Publishers also argue that the proposal is based on an incorrect assumption by the DoJ, ie that because in theory under US copyright law any one stakeholder in a copyright work can wholly licensee it, that must be common practice across the industry in all licensing scenarios. One anonymous publishing exec quoted by Billboard says: “The DoJ’s [proposal] is factually inaccurate on what the industry’s customary practices are, and the repercussions of their stance as it is now are not being fully considered”.

Few have, as yet, gone on the record in dissing the DoJ on this proposal, though ASCAP CEO Beth Matthews confirmed in a statement, “ASCAP supports fractional share licensing coupled with transparency by all market players to effectuate digital withdrawals”.

Quite what impact this proposed rule would have across the board – as in how many songs in the Sony/ATV repertoire could still be licensed via BMI and ASCAP as a result of co-ownership with an indie – is hard to assess, what with there being no central database of copyright ownership.

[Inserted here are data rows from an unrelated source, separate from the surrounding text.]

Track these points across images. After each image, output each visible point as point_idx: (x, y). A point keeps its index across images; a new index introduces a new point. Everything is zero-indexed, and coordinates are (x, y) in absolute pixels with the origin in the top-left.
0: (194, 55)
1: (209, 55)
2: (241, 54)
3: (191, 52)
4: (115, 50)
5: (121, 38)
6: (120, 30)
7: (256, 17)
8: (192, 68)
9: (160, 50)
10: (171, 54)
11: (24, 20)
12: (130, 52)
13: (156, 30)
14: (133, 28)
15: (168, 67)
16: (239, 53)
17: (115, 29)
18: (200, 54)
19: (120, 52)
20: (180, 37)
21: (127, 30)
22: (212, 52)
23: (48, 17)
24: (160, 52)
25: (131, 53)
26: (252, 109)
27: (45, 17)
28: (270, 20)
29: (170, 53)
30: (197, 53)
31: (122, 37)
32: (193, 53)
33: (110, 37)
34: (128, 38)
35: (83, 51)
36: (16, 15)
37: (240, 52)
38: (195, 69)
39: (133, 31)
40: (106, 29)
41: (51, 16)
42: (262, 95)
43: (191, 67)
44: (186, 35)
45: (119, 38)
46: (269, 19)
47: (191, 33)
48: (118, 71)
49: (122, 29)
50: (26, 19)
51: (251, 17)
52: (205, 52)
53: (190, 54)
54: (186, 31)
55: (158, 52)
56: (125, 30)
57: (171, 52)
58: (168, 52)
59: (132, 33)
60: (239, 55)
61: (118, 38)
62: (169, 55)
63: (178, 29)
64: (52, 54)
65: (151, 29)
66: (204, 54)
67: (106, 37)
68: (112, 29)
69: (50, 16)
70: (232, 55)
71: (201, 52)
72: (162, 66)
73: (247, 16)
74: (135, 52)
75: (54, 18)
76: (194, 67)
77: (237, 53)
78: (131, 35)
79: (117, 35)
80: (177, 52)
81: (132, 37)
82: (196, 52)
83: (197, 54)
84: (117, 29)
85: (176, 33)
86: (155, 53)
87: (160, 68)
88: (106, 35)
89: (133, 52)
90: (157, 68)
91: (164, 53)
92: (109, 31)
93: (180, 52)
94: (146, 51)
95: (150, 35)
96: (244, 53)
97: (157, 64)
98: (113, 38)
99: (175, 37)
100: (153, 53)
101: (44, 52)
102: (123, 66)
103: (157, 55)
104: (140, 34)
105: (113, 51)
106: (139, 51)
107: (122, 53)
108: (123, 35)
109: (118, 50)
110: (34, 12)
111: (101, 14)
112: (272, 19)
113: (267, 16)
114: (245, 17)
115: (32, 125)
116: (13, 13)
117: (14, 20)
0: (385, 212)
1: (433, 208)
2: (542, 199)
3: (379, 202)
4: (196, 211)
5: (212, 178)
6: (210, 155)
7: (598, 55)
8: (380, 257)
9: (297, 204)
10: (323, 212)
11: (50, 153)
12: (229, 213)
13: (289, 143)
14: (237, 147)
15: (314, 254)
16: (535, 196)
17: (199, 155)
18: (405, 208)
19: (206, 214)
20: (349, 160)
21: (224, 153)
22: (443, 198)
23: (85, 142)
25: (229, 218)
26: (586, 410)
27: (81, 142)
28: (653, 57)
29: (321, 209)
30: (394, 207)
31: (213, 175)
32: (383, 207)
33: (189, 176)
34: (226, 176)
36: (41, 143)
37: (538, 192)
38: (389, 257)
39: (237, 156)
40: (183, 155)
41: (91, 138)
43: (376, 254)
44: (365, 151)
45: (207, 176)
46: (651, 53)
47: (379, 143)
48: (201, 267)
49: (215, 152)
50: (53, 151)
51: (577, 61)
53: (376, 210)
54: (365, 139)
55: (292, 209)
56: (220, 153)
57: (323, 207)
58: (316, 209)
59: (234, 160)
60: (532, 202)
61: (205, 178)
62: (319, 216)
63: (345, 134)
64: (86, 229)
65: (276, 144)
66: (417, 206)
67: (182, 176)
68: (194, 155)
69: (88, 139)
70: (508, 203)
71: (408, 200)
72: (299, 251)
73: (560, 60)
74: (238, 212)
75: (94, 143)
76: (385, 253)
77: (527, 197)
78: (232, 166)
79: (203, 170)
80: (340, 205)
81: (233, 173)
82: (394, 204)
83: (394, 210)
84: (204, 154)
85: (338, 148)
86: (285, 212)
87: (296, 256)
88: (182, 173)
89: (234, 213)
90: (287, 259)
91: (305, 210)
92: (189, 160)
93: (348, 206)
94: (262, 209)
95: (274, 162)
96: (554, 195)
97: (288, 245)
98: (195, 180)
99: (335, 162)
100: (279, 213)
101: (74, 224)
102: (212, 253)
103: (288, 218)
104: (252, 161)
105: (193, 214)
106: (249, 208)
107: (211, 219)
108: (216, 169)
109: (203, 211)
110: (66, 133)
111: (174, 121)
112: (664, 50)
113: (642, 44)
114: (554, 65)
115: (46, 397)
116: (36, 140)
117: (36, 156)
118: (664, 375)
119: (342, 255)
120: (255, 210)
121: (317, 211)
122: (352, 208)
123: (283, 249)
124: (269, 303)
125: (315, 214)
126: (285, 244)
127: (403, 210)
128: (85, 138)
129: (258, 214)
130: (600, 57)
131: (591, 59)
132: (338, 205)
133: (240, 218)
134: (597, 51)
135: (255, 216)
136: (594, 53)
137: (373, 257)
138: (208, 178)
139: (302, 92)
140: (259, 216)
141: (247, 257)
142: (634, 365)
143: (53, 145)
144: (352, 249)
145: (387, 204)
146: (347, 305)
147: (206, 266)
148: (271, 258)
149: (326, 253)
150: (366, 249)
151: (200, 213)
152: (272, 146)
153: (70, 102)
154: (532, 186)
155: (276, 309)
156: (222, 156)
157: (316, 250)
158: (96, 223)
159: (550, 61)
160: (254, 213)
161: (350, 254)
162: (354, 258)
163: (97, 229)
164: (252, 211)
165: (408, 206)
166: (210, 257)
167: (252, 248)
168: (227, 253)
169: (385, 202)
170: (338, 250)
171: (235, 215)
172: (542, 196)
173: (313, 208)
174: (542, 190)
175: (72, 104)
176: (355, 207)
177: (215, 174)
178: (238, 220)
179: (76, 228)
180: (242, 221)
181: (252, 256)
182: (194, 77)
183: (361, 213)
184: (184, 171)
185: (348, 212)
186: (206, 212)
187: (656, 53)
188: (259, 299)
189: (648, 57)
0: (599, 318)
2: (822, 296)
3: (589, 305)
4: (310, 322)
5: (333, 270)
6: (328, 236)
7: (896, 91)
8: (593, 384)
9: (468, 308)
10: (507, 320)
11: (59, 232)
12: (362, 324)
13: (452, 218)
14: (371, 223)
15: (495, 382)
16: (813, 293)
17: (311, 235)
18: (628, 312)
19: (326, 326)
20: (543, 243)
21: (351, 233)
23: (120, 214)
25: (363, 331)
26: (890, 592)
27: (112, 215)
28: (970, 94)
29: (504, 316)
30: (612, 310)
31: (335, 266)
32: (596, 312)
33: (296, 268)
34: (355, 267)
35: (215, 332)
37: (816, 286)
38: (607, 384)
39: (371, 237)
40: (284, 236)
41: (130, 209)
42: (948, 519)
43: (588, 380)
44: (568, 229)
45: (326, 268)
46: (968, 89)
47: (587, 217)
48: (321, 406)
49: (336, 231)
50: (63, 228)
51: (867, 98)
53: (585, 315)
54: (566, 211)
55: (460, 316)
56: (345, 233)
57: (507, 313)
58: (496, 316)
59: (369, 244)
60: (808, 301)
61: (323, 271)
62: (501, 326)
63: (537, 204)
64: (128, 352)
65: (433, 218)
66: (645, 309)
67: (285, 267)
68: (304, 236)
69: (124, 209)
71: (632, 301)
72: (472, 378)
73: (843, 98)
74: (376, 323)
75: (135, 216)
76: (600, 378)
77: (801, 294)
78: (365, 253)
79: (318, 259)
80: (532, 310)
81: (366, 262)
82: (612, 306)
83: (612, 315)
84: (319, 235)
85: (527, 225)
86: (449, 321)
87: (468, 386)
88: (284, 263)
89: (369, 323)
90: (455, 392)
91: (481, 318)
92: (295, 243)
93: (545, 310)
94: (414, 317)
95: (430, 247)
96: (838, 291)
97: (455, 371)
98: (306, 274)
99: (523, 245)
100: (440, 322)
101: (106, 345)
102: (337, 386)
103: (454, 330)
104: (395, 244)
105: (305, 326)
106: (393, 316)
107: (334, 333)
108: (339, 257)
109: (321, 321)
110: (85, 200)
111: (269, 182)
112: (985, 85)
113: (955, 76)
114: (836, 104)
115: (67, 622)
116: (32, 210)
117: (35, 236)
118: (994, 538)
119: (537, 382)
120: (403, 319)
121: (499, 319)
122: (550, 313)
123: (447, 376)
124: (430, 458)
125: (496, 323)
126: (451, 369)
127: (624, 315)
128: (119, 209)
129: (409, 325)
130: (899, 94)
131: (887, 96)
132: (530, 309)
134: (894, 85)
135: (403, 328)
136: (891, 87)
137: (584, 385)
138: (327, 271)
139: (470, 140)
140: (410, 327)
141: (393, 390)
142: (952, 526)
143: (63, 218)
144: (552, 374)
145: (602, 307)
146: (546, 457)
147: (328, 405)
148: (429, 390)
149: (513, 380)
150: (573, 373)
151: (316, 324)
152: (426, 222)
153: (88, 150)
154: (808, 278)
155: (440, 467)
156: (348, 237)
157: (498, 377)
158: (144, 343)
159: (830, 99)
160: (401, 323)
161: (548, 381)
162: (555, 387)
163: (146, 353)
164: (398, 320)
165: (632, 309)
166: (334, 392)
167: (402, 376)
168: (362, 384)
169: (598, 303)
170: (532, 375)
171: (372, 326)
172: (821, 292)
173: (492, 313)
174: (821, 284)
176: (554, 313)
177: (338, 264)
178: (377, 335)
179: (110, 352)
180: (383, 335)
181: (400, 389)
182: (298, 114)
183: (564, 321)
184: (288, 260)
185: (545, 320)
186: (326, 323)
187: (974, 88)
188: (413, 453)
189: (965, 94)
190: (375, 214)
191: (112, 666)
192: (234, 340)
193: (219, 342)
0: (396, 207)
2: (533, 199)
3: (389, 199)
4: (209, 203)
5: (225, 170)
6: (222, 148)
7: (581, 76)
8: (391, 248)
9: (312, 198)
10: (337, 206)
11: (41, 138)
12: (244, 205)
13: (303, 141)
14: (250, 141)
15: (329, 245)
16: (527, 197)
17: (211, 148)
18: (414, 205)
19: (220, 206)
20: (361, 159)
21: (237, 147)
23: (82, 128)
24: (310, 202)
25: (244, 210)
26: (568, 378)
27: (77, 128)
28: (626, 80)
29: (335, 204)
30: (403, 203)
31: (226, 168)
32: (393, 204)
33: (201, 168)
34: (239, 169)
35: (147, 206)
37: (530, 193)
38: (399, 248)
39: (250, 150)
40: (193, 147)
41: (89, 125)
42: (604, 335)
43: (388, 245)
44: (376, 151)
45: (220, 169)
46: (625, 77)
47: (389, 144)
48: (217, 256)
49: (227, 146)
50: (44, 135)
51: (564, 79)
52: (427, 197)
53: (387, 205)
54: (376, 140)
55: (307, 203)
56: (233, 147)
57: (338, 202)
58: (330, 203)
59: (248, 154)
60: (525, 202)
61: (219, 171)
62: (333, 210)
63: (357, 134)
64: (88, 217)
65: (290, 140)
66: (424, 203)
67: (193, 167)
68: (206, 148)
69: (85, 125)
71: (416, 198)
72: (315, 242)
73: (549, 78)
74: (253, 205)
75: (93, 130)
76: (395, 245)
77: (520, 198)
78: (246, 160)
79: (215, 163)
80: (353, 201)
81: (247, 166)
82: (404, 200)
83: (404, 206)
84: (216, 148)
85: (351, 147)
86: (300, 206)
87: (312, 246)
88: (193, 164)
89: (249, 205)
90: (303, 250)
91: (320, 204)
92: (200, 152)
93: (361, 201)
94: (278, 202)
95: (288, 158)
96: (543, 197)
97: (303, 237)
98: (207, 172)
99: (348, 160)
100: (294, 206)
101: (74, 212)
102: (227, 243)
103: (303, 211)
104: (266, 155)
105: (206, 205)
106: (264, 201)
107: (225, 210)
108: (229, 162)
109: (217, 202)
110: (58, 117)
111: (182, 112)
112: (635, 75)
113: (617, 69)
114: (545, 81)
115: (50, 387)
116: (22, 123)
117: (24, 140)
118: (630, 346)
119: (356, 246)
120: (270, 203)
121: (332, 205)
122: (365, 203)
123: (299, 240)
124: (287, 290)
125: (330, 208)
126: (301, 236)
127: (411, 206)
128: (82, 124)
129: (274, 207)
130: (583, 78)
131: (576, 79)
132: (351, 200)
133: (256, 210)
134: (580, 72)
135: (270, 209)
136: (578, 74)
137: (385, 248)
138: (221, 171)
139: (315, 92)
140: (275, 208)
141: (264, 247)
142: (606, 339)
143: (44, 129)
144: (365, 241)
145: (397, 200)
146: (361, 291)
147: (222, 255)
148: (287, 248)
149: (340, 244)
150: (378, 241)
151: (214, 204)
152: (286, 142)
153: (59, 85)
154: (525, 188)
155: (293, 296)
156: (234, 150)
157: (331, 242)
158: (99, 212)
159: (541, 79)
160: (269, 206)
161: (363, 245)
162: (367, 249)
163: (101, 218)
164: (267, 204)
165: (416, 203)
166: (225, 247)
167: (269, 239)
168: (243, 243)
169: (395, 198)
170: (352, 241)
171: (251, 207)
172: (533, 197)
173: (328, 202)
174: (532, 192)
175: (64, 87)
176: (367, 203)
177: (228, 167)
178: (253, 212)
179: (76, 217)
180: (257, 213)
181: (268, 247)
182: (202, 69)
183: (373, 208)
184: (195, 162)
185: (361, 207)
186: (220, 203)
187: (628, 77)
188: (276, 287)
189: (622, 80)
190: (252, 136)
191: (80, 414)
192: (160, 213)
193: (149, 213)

Though that lack of a copyright database would arguably put pressure on the streaming services to still do deals with all parties – ie BMI, ASCAP, Sony/ATV, Warner/Chappell, Universal, BMG and Kobalt – anyway, because they wouldn’t necessarily know which songs were wholly controlled by a major or majors, and therefore were no-go works under their BMI and ASCAP licences.

Which means this DoJ proposal would be an incentive for the music publishers to continue being rubbish at sharing copyright ownership data, which would be a big down side. Though it would also likely make Pandora et al even more vocal on the need for some kind of global repertoire database, so perhaps actually it would speed things up in that regard.

Either way, there should be much debate to be had when the DoJ formally published its proposals for the all new consent decrees.